According to the bill, companies will require to hire 25% local workforce in 2014 and this number will increase to 35% in 2015 and 50% in 2016. Most Indian IT companies have 50-80% of their staff as H-1B or L-1 visa holders currently. The H-1B is a non-immigrant visa that allows US companies to temporarily employ foreign workers in speciality occupations. The duration of stay is three years, extendable to six years.
Further, the bill may restrict employees with H-1B visas from working at the customer sites, although they can work from global delivery centres. This would require a business model change for Indian IT companies and raise the cost of onsite staffing for projects.
The bill also specifies that if an employer has 50 or more employees, and over 30% but less than 50% are H-1B or L-1 employees who do not have a green
card petition pending, then the employer will need to pay the US government $5,000 per additional worker.

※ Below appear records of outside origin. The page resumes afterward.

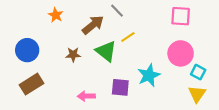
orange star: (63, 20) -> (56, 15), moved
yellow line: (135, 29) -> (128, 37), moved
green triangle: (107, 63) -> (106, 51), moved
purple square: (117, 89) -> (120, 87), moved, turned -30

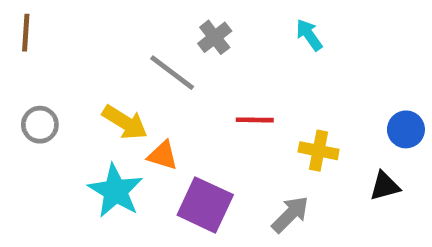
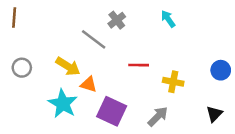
black triangle: (385, 186) -> (214, 114), moved, turned -30

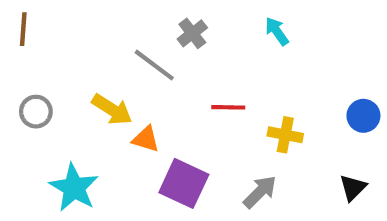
cyan star: (63, 104) -> (74, 188), moved

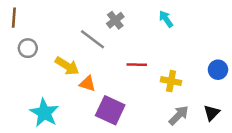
gray circle: (36, 112) -> (28, 48), moved
gray arrow: (260, 192) -> (179, 115), moved

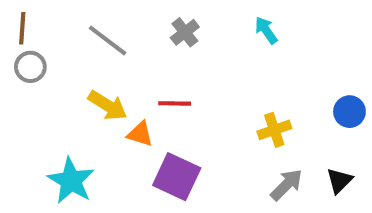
gray line: (92, 39) -> (108, 40), moved
gray circle: (28, 48) -> (30, 67), moved
red line: (137, 65) -> (175, 103), moved
yellow cross: (171, 81) -> (274, 130), turned -30

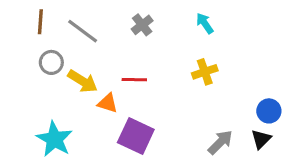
brown line: (22, 28) -> (40, 22), moved
gray circle: (30, 67) -> (51, 62), moved
blue circle: (349, 112) -> (269, 111), moved
yellow cross: (274, 130) -> (205, 72), moved

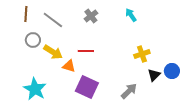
yellow cross: (205, 72) -> (142, 54), moved
black triangle: (261, 139) -> (154, 75), moved
gray arrow: (220, 142) -> (129, 91), moved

Similarly, in case the employer has 50 or more employees, and more than half of these workers are H-1B or L-1 employees who do not have a green card
petition pending, then the employer will have to pay a $10,000 fee per additional worker.
We believe, in the worst-case scenario, the impact on margins of Indian IT companies will be threefold. First, visa fees will catapult almost 100%. Second, employee fungibility will be reduced due to lower onsite employees (H1-B holders) and companies will have to maintain a bench of local hires, reducing utilisation level. Third will be the higher average cost of local hires vis-a-vis visa holders.